—No, no por cierto: esos hombres tienen que responderme de una vida preciosa: de la vida de mi hijo, de la vida del emir de los monfíes.

—¡De tu hijo! ¡se habrán atrevido....!

—¿A qué habia yo de haber avanzado con mis valientes monfíes, casi hasta los linderos de la vega, sino por mi hijo? ¿por quién estoy resuelto á llevar á sangre y fuego á Granada, sino por él? ¡Oh! ¡si! pero ¡por la santa Kaaba! tomaré una venganza horrible de esos hombres si mi hijo ha perecido.

—¡Dios vela por los reyes! dijo solemnemente Calpuc.

—Pero á pesar de esto, bueno es que los reyes velen por sí mismos. Ahora bien, Calpuc: ¿está el herido en disposicion de contestar á mis preguntas?

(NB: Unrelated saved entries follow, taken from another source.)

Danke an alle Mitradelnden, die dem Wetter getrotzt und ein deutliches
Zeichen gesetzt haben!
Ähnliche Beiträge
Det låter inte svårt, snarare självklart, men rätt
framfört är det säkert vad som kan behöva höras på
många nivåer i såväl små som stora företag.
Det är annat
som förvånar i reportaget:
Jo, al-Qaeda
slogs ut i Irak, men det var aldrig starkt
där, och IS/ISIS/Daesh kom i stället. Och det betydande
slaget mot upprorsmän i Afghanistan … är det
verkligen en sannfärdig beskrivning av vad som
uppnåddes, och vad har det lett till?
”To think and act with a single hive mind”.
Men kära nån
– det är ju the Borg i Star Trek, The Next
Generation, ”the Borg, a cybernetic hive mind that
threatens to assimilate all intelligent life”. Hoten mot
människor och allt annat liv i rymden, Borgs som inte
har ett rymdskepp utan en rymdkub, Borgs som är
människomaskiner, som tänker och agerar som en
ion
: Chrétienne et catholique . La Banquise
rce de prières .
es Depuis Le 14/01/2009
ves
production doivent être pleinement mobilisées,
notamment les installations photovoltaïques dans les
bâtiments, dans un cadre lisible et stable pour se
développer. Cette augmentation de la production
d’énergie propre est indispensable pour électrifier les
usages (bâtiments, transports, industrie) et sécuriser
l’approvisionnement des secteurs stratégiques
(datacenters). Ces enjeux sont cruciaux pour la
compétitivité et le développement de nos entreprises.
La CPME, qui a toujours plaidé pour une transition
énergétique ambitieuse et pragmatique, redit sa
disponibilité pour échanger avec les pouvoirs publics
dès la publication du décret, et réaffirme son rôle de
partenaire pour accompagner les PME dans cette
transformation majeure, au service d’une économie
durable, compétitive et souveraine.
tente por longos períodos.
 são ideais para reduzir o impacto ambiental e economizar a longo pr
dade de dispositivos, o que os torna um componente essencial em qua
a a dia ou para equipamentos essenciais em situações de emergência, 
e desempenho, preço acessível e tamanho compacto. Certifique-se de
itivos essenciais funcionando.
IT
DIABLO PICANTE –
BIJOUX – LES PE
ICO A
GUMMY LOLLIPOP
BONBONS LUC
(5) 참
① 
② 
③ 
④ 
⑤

—Acaso el sueño á que le he dejado entregado restaure sus fuerzas: acaso cuando despierte pueda hablar sin peligro.

—Condúceme á donde está ese hombre, Calpuc.

—Eres padre, emir, y comprendo tu ansiedad: sin embarco, tú solo hace horas que dudas de la suerte de tu hijo... hace diez años que yo tiemblo por la vida y por la honra de mi esposa y de mi hija.

Yuzuf estrechó fuertemente la mano de Calpuc: despues llevó á sus labios una pequeña corneta de caza y tocó por tres veces.

Oyeronse entonces en todas direcciones pasos fuertes y acompasados y poco despues adelantaron en círculo, y se estrecharon alrededor del emir, unos cien monfíes.